Angola, Portekiz’in doğrudan sömürgesi olarak 20. yüzyılın ortalarına dek ağır feodal ilişkilerle yönetildi. 1956’da devrimci aydınlar ve işçiler tarafından kurulan MPLA (Angola’nın Kurtuluşu için Halk Hareketi), ülkenin ulusal kurtuluş savaşına önderlik etti. Marksist-Leninist çizgiyi benimseyen MPLA, köylülüğe dayalı bir halk savaşı örgütledi. 11 Kasım 1975’te Angola, Portekiz emperyalizmini ülkeden kovduğunu ilan etti. Angola Halk Cumhuriyeti kuruldu; demokratik halk devrimi, sosyalizme yönelen bir sürece dönüştü. Ancak ABD emperyalizmi, Afrika’nın ortasında sosyalist bir iktidarı kabul etmedi. ABD’nin desteğiyle FNLA ve UNITA adlı gerici örgütler silahlandırıldı. Güney Afrika’daki ırkçı rejim ve Zaire’deki Mobutu diktatörlüğü de Angola’yı işgal ederek karşı-devrimci saldırılara katıldı. Bu saldırılara karşı Sovyetler Birliği ve Küba, Angola’nın yardımına koştu. Fidel Castro’nun devrimci ordusu, Angola’da faşistleri durdurmak için binlerce asker gönderdi. 1989’a kadar süren dayanışma, Namibya’nın bağımsızlığına da zemin hazırladı. Ancak 1991’de sosyalist kampın çöküşüyle birlikte MPLA büyük baskı altına alındı. UNITA’nın emperyalist destekleriyle yürüttüğü saldırılar, ülkeyi iç savaşa sürükledi. MPLA 1992’de Marksizm-Leninizm’den vazgeçtiğini açıkladı; “çok partili seçimler” dönemi başladı. Böylece Angola’da kapitalizme geri dönüş süreci başladı. Yine de halkın sosyalist bilinci tamamen yok olmadı. MPLA, ideolojik tavizler vermesine rağmen, halk nezdinde devrimci meşruiyetini büyük ölçüde korudu. Angola, bugün bile emperyalist güçlerin rekabet alanı olmayı sürdürmekte, özellikle Çin ve Batı sermayesi arasındaki çekişmenin merkezlerinden biri durumundadır.
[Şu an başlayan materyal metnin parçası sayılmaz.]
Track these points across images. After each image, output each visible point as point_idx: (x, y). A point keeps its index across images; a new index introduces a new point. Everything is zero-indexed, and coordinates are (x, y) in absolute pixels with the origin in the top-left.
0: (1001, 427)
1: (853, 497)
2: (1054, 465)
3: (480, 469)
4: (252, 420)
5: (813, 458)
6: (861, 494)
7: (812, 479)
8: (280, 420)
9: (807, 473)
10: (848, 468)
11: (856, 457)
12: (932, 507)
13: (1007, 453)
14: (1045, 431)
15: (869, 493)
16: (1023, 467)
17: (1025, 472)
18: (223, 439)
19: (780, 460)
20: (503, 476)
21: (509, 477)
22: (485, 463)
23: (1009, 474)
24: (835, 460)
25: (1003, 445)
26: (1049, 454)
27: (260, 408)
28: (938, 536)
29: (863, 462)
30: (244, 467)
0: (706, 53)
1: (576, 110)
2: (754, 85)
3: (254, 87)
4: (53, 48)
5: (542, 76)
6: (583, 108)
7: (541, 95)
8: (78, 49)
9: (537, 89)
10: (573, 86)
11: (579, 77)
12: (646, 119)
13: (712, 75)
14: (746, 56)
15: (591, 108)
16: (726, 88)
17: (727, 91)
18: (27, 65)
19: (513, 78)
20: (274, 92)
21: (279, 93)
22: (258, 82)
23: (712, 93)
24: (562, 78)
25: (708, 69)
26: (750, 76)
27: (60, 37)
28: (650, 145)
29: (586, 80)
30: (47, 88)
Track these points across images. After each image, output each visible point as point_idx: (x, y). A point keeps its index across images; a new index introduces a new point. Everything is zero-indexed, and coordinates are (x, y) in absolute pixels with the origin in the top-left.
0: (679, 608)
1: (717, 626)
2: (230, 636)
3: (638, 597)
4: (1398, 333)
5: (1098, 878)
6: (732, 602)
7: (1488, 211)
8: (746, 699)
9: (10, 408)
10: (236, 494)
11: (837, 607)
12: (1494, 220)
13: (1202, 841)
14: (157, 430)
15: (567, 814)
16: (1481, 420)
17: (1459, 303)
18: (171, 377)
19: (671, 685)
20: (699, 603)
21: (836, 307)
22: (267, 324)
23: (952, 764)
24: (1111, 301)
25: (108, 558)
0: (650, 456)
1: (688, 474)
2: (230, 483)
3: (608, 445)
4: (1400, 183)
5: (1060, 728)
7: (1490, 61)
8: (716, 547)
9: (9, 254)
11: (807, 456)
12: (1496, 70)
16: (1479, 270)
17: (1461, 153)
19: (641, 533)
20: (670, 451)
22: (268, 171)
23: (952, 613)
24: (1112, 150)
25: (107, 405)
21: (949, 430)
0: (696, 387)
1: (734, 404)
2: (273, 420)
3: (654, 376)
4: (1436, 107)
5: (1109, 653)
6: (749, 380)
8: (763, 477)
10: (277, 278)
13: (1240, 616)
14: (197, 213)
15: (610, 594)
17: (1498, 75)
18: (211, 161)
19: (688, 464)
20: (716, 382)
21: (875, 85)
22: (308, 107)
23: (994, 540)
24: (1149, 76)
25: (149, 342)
Güney Afrika, stratejik konumu nedeniyle Avrupa sömürgeciliğinin erken hedeflerinden biri oldu. 15. yüzyıldan itibaren Avrupalılar tarafından “keşfedilen” bu topraklarda, Afrikalıların yanı sıra Asyalılar ve Avrupalılar da yaşıyordu. Ümit Burnu, üç kıtadan insanların umutlarını buluşturabileceği bir coğrafya olabilecekken, Avrupa burjuvazisinin sömürüsünün en acımasız biçimde uygulandığı bir laboratuvara dönüştü. İlk olarak Hollandalı Boerler bölgeye yerleşti, ardından 20. yüzyılın başlarında İngilizler Boer Savaşı’yla ülkenin kontrolünü ele geçirdi. 1910’da İngiliz İmparatorluğu’na bağlı Güney Afrika Birliği kuruldu. Toplumun %73’ünü oluşturan siyah halk, siyasi haklardan tamamen yoksun bırakıldı. Beyazlar, ülkenin toprağının ve servetinin %70’ini ellerinde bulunduruyordu. 1948’de iktidara gelen ırkçı Ulusal Parti, “apartheid” (ayrılık) rejimini resmileştirdi. Apartheid, beyaz ırkın üstünlüğünü yasal güvence altına alan, kapitalist üretimi ırk temelli işbölümüne göre yeniden örgütleyen bir sistemdi. Siyah emekçiler, beyazların zenginliği için ucuz işgücü olarak sömürülüyor; çalıştıkları işyerleri, bindikleri otobüsler, hatta yürüdükleri merdivenler bile “beyazlara özel” tabelalarla ayrılıyordu. Bu sistem yalnızca bir ırk ayrımcılığı değil, kapitalist üretim ilişkilerinin en çıplak biçimiydi. Siyahlar, kentlere giriş için izin kâğıdı taşımak zorundaydı; düşük ücretler ve yoksulluk, beyaz burjuvazinin birikim aracına dönüştürülmüştü. Kadınlar, yaşlılar, çocuklar dahil herkes polis şiddeti, işkence, infaz ve tecavüzle karşı karşıyaydı.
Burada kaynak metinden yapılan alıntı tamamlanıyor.